By Clara Hatcher –
When I moved to Ephraim, Utah, for my internship at the Sanpete Messenger in Manti, I was given a bike.
“Just take it,” I was told. “You’re only here for eight weeks, anyway.”
As he spoke, Ephraim’s Alley Cat Bike Shop owner Brian Hester pointed to an ’85 Schwinn Traveler. Bright blue with original tires, the bike even came with a rack over its back wheels. It looked like it had never been ridden.
I bought a new, flat-black Cannondale helmet from him to make up for the lack of funds he was receiving for his generosity with the bike.
A helmet, I thought, would also be a good idea considering the roads I would be riding on to get to my work at the Messenger. My only fear was that I might get a flat on my commute.
The ride from my house in Ephraim to the paper in Manti clocks in at just over 7 miles. In the first 20 minutes of riding I realized the 2-foot-wide “shoulder” was not exactly accommodating for road bikes. That mini shoulder, scattered with potholes and the occasional dead chipmunk, lasted for the first 2.5 miles of my morning commute and the last of my afternoon ride.
Three times so far, Brian has passed me on his own bike. When I see him he waves, smiles and continues on pedaling through his morning ride.
Before I came to Utah, my impression was that it would be a generally outdoorsy state. I think of places like Zion and Moab National Parks and make connections with backpacking, hiking, rock climbing and mountain biking. Still, Brian told me to be careful on my ride when I picked up the bike. I asked if cars were generally aware and cautious of cyclists.
“They can be,” he said, simply. “Some, not so much.”
This became clear in the first day of riding. Some cars would drive by me as if unaware of my presence on the road. Some cars veer out farther than necessary, giving a comically wide berth. Three times, I have been honked at somewhat aggressively.
Unfortunately, some cars drive far too close. Once, a silver Chevy truck passed me with a foot of space. My hand would have hit the side view mirror had I reached out to try. Still, I ride through and chuckle at the “share the road” sign that signals the start of Highway 89 out of town.
After a few weeks, I got used to the cars. Then came the road maintenance.
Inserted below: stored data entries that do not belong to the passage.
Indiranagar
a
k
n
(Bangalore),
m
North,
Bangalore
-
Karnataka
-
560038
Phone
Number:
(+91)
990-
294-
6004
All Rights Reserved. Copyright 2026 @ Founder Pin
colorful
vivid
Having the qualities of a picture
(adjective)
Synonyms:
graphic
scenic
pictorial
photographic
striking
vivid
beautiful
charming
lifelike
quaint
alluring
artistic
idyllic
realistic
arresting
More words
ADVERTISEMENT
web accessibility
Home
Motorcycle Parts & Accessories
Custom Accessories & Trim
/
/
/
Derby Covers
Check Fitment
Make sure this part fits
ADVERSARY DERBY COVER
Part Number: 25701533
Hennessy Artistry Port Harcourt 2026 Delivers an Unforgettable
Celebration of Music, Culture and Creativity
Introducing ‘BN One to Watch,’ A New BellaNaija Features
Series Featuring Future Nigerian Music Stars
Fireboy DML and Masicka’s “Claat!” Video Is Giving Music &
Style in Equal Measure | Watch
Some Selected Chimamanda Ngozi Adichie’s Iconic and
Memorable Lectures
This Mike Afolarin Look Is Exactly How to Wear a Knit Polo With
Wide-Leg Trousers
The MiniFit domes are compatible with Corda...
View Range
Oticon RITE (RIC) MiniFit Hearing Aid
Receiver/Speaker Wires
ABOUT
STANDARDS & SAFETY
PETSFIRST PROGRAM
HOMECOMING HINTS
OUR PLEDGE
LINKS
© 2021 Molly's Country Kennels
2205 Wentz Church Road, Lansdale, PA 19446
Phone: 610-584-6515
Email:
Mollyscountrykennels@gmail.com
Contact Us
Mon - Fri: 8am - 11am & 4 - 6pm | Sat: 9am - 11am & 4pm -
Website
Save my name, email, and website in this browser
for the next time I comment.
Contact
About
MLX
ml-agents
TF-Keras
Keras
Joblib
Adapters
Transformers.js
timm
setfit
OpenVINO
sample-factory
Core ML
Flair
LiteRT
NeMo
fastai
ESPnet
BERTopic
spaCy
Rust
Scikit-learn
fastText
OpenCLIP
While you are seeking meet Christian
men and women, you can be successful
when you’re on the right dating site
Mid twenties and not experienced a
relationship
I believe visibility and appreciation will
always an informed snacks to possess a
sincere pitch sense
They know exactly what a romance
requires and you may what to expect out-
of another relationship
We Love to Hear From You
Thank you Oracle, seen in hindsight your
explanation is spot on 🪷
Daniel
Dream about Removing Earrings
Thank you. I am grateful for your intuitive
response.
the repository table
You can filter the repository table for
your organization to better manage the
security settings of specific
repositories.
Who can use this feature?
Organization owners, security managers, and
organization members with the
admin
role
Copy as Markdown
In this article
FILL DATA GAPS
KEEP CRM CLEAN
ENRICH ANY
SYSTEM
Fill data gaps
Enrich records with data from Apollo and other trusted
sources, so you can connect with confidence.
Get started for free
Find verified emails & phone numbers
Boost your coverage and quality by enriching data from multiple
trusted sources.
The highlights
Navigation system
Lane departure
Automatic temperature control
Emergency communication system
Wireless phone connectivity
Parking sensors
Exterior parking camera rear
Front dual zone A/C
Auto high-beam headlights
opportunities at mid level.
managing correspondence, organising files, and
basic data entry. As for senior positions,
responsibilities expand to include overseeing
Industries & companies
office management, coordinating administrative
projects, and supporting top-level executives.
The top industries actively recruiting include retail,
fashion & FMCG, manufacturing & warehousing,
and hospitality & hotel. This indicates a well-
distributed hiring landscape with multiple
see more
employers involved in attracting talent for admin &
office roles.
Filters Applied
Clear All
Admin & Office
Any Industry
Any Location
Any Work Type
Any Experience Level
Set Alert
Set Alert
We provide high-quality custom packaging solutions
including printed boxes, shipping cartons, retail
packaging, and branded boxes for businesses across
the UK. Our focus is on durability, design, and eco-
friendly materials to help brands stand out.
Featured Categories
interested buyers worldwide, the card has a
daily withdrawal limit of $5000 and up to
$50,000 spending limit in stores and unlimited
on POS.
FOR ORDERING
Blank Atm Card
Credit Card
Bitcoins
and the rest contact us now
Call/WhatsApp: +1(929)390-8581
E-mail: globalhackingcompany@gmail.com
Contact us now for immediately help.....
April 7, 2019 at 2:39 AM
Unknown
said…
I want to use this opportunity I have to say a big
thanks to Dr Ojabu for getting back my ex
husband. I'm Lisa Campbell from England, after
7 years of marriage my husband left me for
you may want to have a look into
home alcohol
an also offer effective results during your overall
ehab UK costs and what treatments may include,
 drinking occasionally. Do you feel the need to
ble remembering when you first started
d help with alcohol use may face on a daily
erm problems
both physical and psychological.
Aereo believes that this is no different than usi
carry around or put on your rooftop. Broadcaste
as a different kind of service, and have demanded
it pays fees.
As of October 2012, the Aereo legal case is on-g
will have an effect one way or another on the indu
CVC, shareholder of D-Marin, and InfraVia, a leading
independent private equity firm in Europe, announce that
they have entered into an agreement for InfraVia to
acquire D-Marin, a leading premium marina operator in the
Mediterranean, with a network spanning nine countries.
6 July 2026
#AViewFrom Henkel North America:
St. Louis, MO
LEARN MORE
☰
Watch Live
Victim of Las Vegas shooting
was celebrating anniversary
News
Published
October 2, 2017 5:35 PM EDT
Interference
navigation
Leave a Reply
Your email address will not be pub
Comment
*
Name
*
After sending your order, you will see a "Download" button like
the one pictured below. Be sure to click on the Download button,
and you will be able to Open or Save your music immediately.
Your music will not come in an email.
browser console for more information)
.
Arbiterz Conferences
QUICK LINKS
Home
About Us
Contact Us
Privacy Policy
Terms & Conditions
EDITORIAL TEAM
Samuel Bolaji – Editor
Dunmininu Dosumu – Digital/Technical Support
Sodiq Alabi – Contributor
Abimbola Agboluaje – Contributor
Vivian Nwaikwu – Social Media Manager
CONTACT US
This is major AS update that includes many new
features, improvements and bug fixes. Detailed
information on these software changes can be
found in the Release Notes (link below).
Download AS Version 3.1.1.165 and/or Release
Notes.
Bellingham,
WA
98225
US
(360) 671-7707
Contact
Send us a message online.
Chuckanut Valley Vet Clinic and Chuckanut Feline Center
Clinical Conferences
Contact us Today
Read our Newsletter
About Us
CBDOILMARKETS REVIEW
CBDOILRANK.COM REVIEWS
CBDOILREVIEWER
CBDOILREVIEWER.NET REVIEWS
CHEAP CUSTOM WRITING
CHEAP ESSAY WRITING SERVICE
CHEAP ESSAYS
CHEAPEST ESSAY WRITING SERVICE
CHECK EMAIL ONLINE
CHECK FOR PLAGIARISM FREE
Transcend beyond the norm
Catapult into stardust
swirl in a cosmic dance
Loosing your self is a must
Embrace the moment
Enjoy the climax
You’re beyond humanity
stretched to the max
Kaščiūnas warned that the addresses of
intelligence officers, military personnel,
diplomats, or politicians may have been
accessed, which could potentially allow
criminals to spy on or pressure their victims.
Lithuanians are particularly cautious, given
Within three weeks of riding an average of 70 miles per week, that shoulder disappeared with Highway 89’s top layer of pavement. Someone had called in to complain about the roads. As a quick fix, two half-mile-plus sections of the 2.5 miles out of Ephraim were scraped up to reveal gravel-y black tar that made riding feel like I was perpetually pedaling over highway rumble strips.
Riding on the smooth pavement following those first 2.5 miles felt like flying.
Most of the time, I love my ride to and from work. Being on my bike for an hour a day gives me more energy and time to be outside. It’s a remedy to sitting in an office at a computer for 40 hours a week. My ride takes me through the valley Manti and Ephraim rest in, with mountains and canyons on either side. I say hello to the cows behind wooden fences and politely nod to farmers and farm hands that pass on ATV tracks to the side of the road.
Some days, though, my ride feels like some kind of strange punishment I’ve assigned myself. I wake up exhausted and look up at my ceiling, thinking about the torture that is morning exercise. My legs ache for the first few miles. The higher gear that normally feels smooth feels like I am pedaling through molasses.
On those days, something changes slowly around the third mile. The songs in my head change from melancholy tunes to upbeat club music. Pedaling gets easier and I take whatever gear I can manage up the last hill into Manti.
No matter what, I have found that I am happier hopping off my bike in the morning to sit at my desk for the day. At the end of my commute home, I feel accomplished with what my body and mind have done.
There are two weeks left in my internship at the Messenger, now. After my work here is over, I will be back home in Duluth, Minnesota, and then in Milwaukee, Wisconsin, to complete my final year at Marquette University. I will not be biking nearly as much and I will surely miss the time I spent cycling 70 miles a week across Sanpete County.
Clara Hatcher was a summer intern in 2017 through the International Society of Weekly Newspaper Editors at the Sanpete Messenger in Manti, Utah, and a full-time student finishing her Bachelor’s degree in journalism at Marquette University in Milwaukee. As a Minnesota native, her love of the outdoors began in Northern Minnesota’s Boundary Waters and grew with environmental conservation work in AmeriCorps NCCC.